おもてなし

2013-04-02
社長のコラム

2年ぶりの金沢への出張。
仕事を終え、夜は親しい友との会食。
地方出張の“余得”。

「いいところを見つけたよ。お酒も料理もおいしいし、なかなかいい趣味のおかみさんでね」 

「へ~~っ。楽しみ!!」

店名が「やまごぼう」。 
あらあら、どんなお店だろう。
期待を胸にお店へ。

入り口に大きなカメにウメの花。
大きな古木。
やっぱり、金沢。
落ち着くたたずまい。

暖簾をくぐると
「お待ちしてました。
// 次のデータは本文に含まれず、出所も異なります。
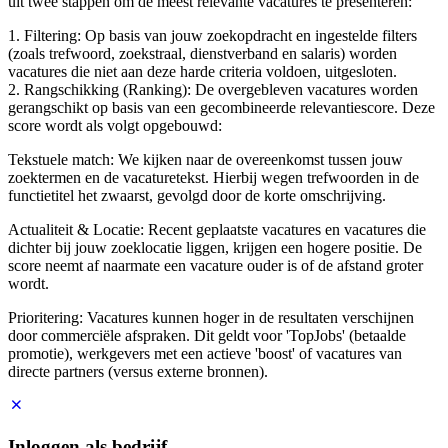
uit twee stappen om de meest relevante vacatures te presenteren:
1. Filtering: Op basis van jouw zoekopdracht en ingestelde filters
(zoals trefwoord, zoekstraal, dienstverband en salaris) worden
vacatures die niet aan deze harde criteria voldoen, uitgesloten.
2. Rangschikking (Ranking): De overgebleven vacatures worden
gerangschikt op basis van een gecombineerde relevantiescore. Deze
score wordt als volgt opgebouwd:
Tekstuele match: We kijken naar de overeenkomst tussen jouw
zoektermen en de vacaturetekst. Hierbij wegen trefwoorden in de
functietitel het zwaarst, gevolgd door de korte omschrijving.
Actualiteit & Locatie: Recent geplaatste vacatures en vacatures die
dichter bij jouw zoeklocatie liggen, krijgen een hogere positie. De
score neemt af naarmate een vacature ouder is of de afstand groter
wordt.
Prioritering: Vacatures kunnen hoger in de resultaten verschijnen
door commerciële afspraken. Dit geldt voor 'TopJobs' (betaalde
promotie), werkgevers met een actieve 'boost' of vacatures van
directe partners (versus externe bronnen).
Inloggen als bedrijf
岡本さん。」 
おかみさんの笑顔がまた素敵。

店内を見渡すと、3月も半ばなのにお雛様が飾られている。

「金沢ではね、お雛様は3月いっぱい飾るのよ。
昔からお節句が過ぎたらすぐに片づける。
でないとお嫁に行くのが遅れるって言うわよね。
だからうちの娘はお嫁にもらってもらえないのかしら。フフフ」

さわやかな、歯切れの良い会話。
料理はご当地の旬の材料をふんだんに使ったものばかり。
お店の名前のやまごぼうのから揚げサラダはなかなかオツな物。
丸ごと甘露煮の鮎が炊き込んだ釜飯も絶品!!

友人が「化粧室に行ってきて。使わなくてもいいから、感想を聞かせて」 
「あら、そうなの」 
「どうだった。何か気づいた?」 
「行き届いたおもてなしね」 

トイレの暖房が便座に腰を掛けて寒くないような位置から温風が出ています。
(暖房便座は当たり前)

よく、冬場のお風呂の脱衣所で心臓麻痺・・・などという話を耳にします。
肌を出し、急な温度差で心臓が急に変調をきたす。
そんなことがあったら、お客様に大変申し訳ない。

“ぬくくしておかないと・・・” 

こんなところに心憎いおもてなし。

「岡本さん、お連れ様。私の隠し酒をいっぱい召し上がれ。とってもおいしいのよ。」

差し出され切り子のぐい飲みに注がれたお酒。 
飲めない私にも大変な“美酒”でした。

“おもてなし”とは、
さりげない中に「また行きたい」そんな気持ちを十分に味わっていただける
隠された会話なのかもしれません。